La fogna non funzionava bene, pompavamo l’acqua quando si allagava la casa e
alcuni miei compagni mi chiamavano
“morto di fame”. I principali nemici di questa nuova ondata di immigrazione italiana

erano proprio i vecchi italiani del primo dopo guerra. Erano invidiosi di noi perché da
contadini guardavano ostilmente alla nostra scienza. Noi eravamo ingegneri, industriali
o almeno più versatili. Ma alla fine ci abituammo.
Mia sorella, che aveva 18 anni, una bellissima ragazza, venne aiutata da Carlo Della
Penna, grande filantropo vastese, che oltre alle scuole aveva fondato una fabbrica di
produzione di carta tra le più importanti nel paese e Umberto Pomilio, originario di
Chieti, sempre detentore di una fabbrica di cellulosa. Realizzò il sogno americano
nell’America povera. Io invece, iniziai subito a lavorare, a 11 anni, in un pasticceria, la
Paris, prima di entrare nella Fiat. Mio padre arrivò in Argentina come commerciante di
legname ma un giorno venne truffato da alcuni suoi colleghi: al posto di cento tonnellate
di legno gliene avevano consegnate solo dieci. Fu un duro colpo per lui ma riuscimmo di
nuovo a ripartire. Come si nota quindi la nostra è una storia molto simile a quella di tanti
altri immigrati. Il nostro amore per l’Abruzzo comunque si faceva sentire: andavamo a
ballare in club italiani, si fondavano le prime associazioni, si incontravano molti
abruzzesi.

Poi nel ’90 scoprii la mia vocazione e iniziai a lavorare come giornalista per Tribuna
Italiana dove avevo già lavorato come fattorino a 13-14 anni. Il direttore è Mario Basti,
un conterraneo di Ortona. In questi anni ho scritto su tutti, chissà bene o male ma molti
miei articoli sono finiti su agenzie internazionali e ricevo numerose corrispondenze da
Australia, Canada e via dicendo. Questo sicuramente accresce la mia autostima come
quando venne qui Peppino Di Capri e si complimentò con me per un bellissimo articolo
che avevo scritto su di lui. […]”

Ufficiale dell’Ordine della Stella d’Italia, l’onorificenza conferitagli dal Presidente della Repubblica Sergio Mattarella e consegnatagli il 1° giugno del 2019 in una cerimonia ufficiale svoltasi al Teatro Coliseo di Buenos Aires, Walter Ciccione ha ricevuto diversi altri riconoscimenti.

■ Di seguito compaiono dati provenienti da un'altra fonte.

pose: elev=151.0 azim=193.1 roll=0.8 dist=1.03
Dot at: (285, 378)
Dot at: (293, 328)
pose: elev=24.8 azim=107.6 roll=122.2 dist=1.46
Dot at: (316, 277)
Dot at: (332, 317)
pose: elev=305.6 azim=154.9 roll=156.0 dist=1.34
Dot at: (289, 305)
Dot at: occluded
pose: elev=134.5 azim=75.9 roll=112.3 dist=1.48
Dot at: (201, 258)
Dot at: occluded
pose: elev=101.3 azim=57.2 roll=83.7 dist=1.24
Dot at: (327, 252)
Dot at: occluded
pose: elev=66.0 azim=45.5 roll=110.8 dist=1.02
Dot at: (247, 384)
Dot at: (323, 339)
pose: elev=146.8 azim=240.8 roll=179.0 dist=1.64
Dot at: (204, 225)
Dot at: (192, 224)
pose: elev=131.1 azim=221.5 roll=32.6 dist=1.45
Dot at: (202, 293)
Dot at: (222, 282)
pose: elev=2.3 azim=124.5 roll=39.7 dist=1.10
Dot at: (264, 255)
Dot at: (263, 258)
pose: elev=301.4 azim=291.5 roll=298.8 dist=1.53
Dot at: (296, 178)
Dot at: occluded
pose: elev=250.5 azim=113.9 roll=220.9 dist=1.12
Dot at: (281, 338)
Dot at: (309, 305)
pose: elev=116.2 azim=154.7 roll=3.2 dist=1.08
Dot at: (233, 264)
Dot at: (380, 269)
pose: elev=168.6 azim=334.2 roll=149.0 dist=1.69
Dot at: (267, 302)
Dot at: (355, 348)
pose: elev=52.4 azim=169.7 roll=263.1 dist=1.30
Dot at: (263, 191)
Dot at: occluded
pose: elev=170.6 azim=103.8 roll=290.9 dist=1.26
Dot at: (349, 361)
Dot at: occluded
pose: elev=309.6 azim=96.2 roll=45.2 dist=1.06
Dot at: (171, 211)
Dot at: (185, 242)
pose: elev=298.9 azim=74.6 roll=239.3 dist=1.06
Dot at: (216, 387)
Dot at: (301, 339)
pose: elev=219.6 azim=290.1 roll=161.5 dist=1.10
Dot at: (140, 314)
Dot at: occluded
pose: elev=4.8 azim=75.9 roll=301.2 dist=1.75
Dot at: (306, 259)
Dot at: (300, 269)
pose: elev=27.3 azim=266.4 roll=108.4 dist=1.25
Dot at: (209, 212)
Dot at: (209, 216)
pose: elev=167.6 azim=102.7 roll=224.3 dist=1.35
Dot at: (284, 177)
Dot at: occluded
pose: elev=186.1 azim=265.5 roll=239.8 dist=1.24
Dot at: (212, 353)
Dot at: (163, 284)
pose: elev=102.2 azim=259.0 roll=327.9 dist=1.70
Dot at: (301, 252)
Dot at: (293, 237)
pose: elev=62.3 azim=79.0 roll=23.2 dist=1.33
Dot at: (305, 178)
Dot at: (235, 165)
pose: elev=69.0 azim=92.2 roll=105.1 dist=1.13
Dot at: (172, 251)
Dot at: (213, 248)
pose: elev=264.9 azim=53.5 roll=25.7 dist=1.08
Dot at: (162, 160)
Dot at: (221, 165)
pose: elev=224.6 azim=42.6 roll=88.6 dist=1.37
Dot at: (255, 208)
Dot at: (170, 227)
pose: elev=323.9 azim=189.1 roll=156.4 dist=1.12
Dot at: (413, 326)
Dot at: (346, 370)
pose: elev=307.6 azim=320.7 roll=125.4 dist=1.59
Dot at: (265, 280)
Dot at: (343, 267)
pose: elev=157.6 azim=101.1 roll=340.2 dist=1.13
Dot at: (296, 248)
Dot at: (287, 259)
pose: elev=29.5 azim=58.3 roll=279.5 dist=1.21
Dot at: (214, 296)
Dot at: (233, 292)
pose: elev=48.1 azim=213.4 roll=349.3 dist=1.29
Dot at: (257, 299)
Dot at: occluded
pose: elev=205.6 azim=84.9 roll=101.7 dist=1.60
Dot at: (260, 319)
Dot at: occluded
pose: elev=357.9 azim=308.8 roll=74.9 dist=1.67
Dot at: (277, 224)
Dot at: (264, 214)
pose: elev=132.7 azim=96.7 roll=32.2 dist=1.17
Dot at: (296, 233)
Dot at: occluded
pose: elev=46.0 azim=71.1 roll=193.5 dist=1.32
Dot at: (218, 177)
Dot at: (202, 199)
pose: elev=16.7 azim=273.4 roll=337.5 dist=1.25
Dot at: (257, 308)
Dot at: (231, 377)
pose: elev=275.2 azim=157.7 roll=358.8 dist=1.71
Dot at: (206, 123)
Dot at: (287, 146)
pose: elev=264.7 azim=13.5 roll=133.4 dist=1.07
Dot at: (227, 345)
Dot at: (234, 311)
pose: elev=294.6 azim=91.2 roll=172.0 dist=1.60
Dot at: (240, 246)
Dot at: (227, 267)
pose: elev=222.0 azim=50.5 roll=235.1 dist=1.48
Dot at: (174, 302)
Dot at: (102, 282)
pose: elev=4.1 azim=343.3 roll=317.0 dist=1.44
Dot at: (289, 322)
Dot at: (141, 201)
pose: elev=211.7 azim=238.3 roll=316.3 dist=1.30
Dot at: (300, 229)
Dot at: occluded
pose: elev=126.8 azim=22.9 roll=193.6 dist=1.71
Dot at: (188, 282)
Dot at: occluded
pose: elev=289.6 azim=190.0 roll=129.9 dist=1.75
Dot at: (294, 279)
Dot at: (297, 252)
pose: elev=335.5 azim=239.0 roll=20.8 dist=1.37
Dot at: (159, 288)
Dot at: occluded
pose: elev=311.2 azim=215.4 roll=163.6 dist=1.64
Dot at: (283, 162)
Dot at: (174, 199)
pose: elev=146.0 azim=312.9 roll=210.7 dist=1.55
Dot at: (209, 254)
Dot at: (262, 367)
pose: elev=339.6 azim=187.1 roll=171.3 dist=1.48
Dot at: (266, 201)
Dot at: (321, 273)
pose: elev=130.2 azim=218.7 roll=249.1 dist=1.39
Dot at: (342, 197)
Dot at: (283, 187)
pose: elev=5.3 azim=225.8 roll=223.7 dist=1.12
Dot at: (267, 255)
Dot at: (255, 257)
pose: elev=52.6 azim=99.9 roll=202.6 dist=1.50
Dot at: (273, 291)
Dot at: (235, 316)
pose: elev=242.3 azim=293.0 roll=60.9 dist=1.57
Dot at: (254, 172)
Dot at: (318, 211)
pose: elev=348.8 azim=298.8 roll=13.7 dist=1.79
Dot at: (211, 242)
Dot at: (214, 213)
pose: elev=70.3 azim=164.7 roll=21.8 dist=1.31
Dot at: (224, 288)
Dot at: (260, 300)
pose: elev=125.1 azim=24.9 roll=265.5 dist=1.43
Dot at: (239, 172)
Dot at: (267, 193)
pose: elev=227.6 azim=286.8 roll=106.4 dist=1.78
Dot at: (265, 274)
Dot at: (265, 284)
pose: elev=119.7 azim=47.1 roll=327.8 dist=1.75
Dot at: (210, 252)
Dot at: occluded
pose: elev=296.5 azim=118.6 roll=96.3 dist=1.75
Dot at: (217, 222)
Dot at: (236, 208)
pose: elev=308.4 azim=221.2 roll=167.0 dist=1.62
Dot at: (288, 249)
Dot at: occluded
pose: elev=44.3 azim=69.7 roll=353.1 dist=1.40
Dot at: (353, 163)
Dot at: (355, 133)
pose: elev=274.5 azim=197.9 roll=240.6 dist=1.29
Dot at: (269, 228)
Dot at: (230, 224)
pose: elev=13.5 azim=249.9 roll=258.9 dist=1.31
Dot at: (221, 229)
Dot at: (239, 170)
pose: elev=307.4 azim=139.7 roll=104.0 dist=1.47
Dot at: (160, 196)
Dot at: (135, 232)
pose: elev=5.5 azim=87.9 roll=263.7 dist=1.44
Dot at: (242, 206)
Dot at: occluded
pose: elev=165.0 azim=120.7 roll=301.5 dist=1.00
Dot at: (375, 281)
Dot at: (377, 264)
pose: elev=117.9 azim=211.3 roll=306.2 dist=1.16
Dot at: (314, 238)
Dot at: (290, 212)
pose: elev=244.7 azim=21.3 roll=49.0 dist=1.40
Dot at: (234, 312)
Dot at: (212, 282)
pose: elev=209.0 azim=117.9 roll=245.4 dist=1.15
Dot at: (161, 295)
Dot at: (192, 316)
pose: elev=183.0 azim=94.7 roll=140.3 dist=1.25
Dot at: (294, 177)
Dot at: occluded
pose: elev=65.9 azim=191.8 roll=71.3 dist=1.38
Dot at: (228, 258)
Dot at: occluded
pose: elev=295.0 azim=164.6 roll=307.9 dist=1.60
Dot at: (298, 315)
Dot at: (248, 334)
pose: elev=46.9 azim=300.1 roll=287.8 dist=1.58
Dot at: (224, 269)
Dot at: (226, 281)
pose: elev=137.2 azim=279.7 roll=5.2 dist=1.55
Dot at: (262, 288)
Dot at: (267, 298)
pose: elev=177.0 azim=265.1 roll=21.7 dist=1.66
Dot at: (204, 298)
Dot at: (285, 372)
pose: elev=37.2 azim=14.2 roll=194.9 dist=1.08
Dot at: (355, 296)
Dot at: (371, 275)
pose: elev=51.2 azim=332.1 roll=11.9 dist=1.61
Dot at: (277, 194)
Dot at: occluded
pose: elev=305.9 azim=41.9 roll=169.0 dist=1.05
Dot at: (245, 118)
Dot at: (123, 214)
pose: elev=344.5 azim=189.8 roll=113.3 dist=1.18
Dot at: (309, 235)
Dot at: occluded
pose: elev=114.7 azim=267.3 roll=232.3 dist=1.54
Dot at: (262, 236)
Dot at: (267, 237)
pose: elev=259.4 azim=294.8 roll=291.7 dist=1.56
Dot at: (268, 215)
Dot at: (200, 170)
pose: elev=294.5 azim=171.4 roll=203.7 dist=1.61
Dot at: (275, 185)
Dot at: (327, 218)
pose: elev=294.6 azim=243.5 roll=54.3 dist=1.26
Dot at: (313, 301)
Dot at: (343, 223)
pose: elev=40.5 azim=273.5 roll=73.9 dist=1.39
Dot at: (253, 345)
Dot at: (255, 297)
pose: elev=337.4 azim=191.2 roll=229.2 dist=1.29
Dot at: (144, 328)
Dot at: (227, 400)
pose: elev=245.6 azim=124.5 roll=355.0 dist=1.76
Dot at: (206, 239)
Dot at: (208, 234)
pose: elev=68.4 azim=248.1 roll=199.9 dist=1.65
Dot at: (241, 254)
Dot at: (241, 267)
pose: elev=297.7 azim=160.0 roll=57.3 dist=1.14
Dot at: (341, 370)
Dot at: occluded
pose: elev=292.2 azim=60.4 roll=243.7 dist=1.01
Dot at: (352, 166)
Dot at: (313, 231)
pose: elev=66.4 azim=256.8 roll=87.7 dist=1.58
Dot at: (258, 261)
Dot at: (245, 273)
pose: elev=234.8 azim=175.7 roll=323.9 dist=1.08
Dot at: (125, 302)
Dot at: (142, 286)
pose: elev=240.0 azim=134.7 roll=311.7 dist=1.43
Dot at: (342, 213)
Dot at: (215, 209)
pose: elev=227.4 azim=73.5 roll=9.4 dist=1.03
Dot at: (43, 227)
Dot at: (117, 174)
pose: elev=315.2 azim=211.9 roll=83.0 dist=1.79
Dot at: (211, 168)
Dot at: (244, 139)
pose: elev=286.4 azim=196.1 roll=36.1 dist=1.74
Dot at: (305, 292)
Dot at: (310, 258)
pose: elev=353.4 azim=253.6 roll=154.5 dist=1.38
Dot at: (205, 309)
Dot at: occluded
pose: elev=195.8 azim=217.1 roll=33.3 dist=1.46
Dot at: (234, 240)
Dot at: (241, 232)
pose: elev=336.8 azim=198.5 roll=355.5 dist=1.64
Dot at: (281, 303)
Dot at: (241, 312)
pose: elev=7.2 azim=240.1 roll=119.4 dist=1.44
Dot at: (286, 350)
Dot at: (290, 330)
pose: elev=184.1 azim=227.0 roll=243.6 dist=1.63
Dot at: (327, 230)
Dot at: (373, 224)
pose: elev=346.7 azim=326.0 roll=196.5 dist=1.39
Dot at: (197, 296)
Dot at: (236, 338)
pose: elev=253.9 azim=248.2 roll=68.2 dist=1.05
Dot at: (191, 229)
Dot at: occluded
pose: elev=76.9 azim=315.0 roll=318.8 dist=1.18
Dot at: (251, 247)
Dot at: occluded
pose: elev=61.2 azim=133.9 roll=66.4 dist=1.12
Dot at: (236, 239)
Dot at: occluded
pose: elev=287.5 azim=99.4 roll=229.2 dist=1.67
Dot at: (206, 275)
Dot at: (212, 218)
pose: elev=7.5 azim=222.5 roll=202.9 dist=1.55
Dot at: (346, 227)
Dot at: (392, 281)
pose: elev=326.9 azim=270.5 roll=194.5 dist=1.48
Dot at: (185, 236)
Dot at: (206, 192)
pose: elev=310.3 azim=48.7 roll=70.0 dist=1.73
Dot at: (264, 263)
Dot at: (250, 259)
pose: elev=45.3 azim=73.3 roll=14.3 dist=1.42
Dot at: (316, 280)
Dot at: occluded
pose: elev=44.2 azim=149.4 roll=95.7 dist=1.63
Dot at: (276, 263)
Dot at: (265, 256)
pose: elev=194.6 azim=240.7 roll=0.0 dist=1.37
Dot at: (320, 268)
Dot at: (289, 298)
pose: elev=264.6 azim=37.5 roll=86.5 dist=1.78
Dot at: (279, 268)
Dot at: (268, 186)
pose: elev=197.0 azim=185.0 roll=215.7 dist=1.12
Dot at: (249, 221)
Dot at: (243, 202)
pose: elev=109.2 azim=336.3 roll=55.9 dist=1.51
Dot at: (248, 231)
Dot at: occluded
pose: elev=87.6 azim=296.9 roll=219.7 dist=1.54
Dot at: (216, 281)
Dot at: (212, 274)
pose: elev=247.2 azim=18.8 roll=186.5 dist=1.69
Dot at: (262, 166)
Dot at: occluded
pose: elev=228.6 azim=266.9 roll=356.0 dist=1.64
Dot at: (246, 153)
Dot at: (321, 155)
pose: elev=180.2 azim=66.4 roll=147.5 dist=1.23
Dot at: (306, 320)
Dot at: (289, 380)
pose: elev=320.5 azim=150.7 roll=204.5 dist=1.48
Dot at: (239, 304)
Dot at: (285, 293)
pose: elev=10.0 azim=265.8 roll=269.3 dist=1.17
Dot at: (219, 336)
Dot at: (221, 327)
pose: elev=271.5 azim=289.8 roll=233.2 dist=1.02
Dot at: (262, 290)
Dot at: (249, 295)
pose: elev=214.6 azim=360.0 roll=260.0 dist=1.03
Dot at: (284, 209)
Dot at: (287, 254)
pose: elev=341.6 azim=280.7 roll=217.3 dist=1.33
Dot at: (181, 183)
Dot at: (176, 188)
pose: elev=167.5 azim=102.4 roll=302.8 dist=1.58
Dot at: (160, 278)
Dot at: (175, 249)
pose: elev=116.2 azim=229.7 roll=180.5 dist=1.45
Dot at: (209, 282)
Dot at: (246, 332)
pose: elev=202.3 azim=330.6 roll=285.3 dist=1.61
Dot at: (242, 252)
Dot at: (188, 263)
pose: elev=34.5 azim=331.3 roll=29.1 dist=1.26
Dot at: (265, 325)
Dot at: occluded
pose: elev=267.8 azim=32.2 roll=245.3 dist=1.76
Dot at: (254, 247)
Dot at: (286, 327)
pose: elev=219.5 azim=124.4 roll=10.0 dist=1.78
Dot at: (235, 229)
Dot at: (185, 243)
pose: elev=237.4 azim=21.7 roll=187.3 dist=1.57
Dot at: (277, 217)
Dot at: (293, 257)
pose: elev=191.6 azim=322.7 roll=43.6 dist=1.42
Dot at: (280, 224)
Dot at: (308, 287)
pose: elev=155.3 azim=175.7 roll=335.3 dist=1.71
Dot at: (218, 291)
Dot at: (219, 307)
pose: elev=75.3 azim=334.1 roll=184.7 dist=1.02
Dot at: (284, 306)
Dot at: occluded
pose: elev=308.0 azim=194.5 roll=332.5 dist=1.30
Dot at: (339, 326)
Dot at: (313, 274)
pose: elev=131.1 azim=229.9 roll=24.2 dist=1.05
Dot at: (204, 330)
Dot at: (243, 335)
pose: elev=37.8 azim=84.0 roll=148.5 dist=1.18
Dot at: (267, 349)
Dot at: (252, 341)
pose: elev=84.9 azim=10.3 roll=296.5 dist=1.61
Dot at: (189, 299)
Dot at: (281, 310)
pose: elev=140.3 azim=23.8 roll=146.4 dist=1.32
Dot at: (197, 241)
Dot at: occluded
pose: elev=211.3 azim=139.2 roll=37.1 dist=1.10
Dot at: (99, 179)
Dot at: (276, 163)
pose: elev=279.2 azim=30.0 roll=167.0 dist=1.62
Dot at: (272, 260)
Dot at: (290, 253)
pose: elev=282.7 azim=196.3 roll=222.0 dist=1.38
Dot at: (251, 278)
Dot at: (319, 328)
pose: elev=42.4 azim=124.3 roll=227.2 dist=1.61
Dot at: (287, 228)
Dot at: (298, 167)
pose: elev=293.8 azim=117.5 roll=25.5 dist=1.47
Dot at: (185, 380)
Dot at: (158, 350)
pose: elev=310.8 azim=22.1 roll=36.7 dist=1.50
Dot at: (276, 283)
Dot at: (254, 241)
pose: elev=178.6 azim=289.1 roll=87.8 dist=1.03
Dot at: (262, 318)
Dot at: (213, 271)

In una delle recenti edizioni era stato insignito a Pescara con il Premio Dean Martin. Walter lascia un buon ricordo in tutti coloro che lo hanno conosciuto. Ha reso onore all’Abruzzo, sua terra d’origine, e all’Italia. Dall’Abruzzo un forte
abbraccio di vicinanza e condoglianze alla sua famiglia!